The UK economic system barely expanded in February resulting from weaker exercise within the well being sector, provide chain disruptions and storms, elevating issues over its resilience as the price of dwelling surges.
Gross home output grew 0.1 per cent between January and February, down from 0.8 per cent within the earlier month, in keeping with information printed on Monday by the Workplace for Nationwide Statistics. That was weaker than the 0.3 per cent forecast by economists polled by Reuters.
Darren Morgan, ONS director of financial statistics, stated: “The economic system was little modified in February with the easing of restrictions for abroad journey — and elevated confidence in reserving holidays within the UK — triggering robust development in journey companies, tour operators and accommodations.”
Nevertheless, he added that this was partially offset by the discount of the Take a look at and Hint and vaccination programme, which made a robust contribution to GDP firstly of the yr.
Manufacturing manufacturing fell 0.4 per cent, with motor producers struggling to supply components.

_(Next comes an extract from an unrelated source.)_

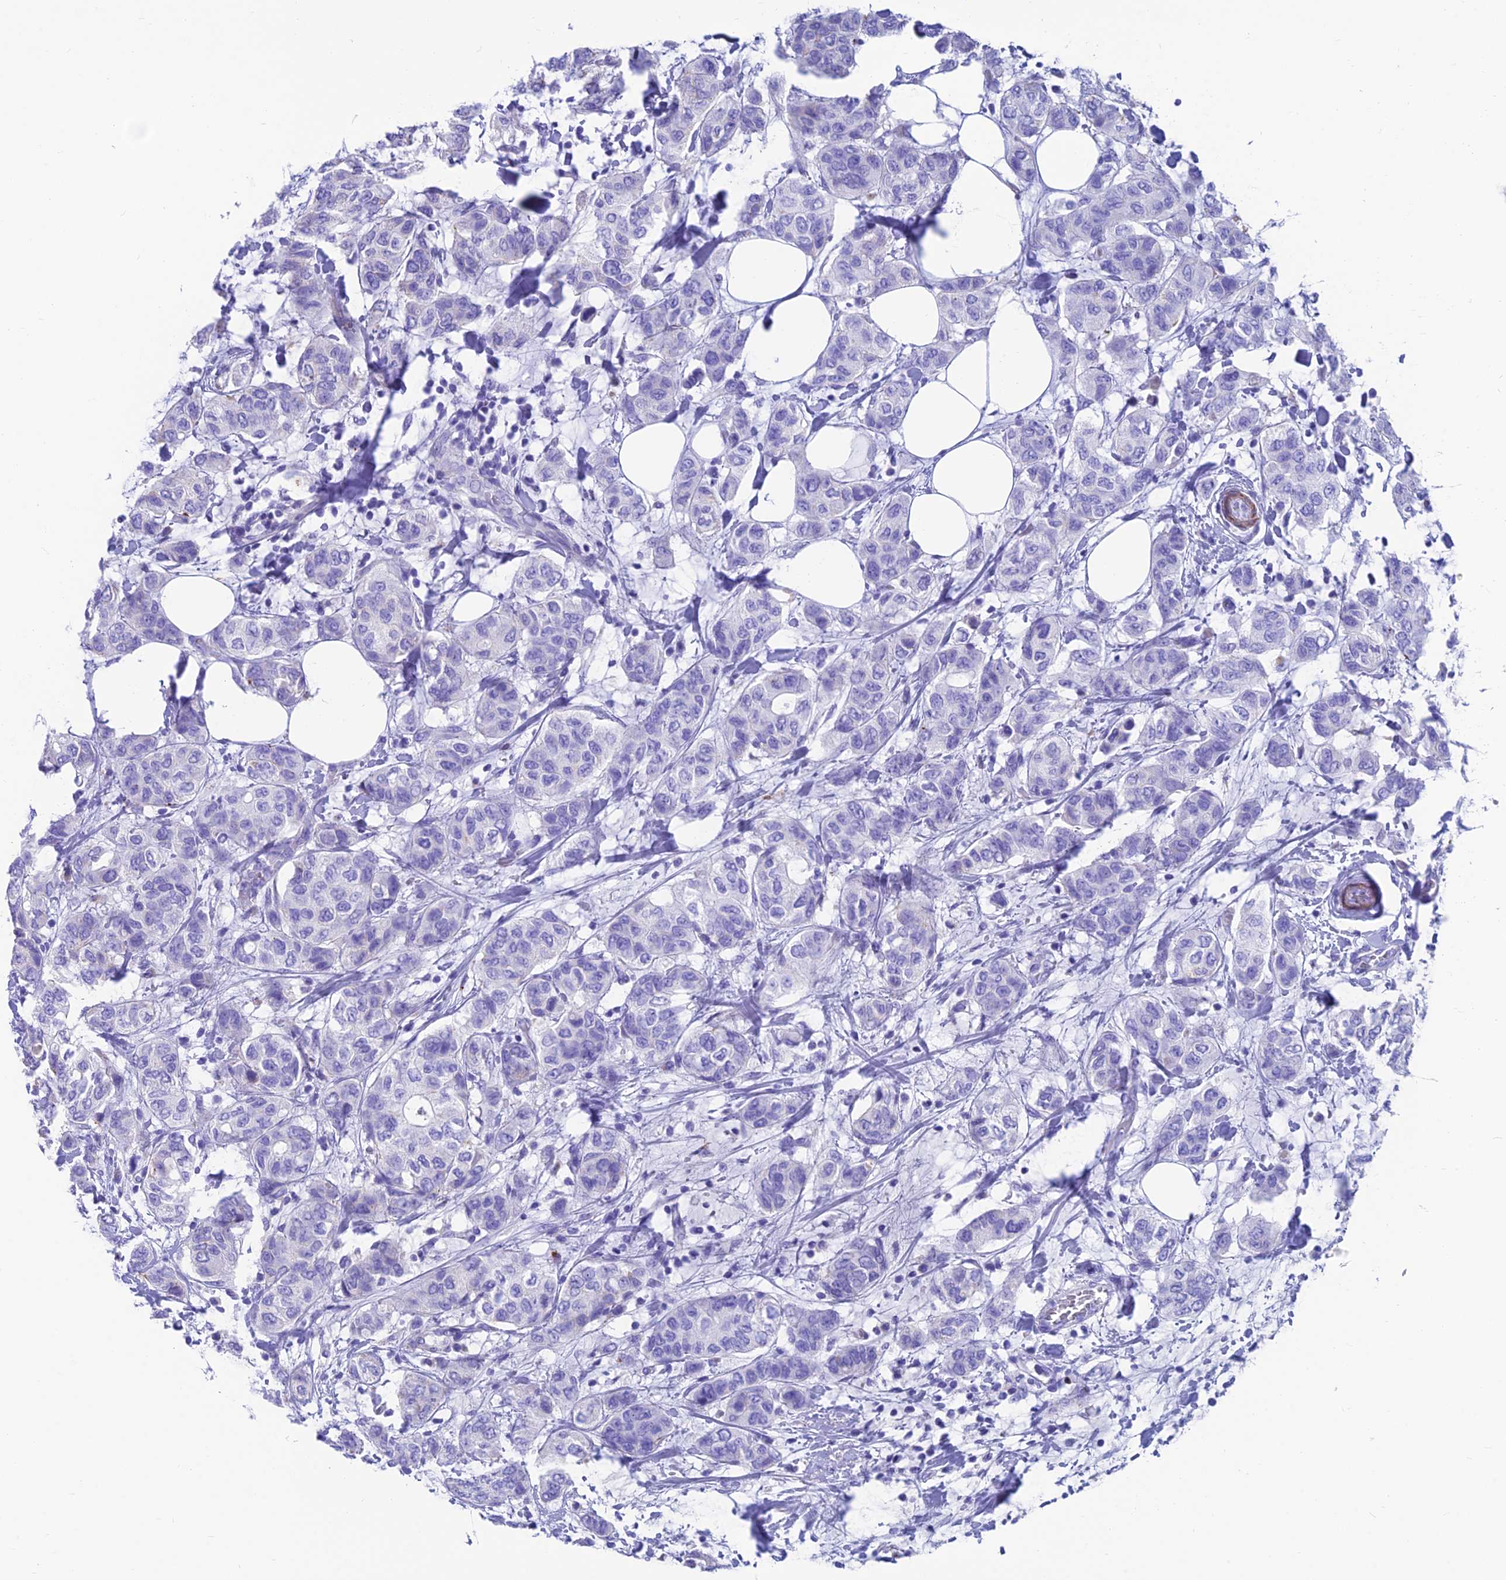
{"staining": {"intensity": "negative", "quantity": "none", "location": "none"}, "tissue": "breast cancer", "cell_type": "Tumor cells", "image_type": "cancer", "snomed": [{"axis": "morphology", "description": "Lobular carcinoma"}, {"axis": "topography", "description": "Breast"}], "caption": "DAB (3,3'-diaminobenzidine) immunohistochemical staining of human lobular carcinoma (breast) shows no significant staining in tumor cells.", "gene": "GNG11", "patient": {"sex": "female", "age": 51}}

Building output additionally fell 0.1 per cent, as storms disrupted exercise.
Output development within the providers sector slowed to 0.2 per cent from 0.8 per cent within the earlier month. The biggest constructive contribution to development was from lodging and meals service actions, which rose by 8.6 per cent. Nevertheless, this was offset by human well being and social work actions, which fell 3.8 per cent, reflecting the discount in vaccination programmes.
The economic system is now 1.5 per cent larger than its pre-pandemic degree.
The figures largely predate Russia’s invasion of Ukraine, which pushed up power and commodities costs in addition to prices for UK companies and shoppers.
Samuel Tombs, economist at Pantheon Macroeconomics, expects GDP to contract within the second quarter, “because the restoration in shoppers’ spending peters out and as output within the well being sector continues to fall again to earth”.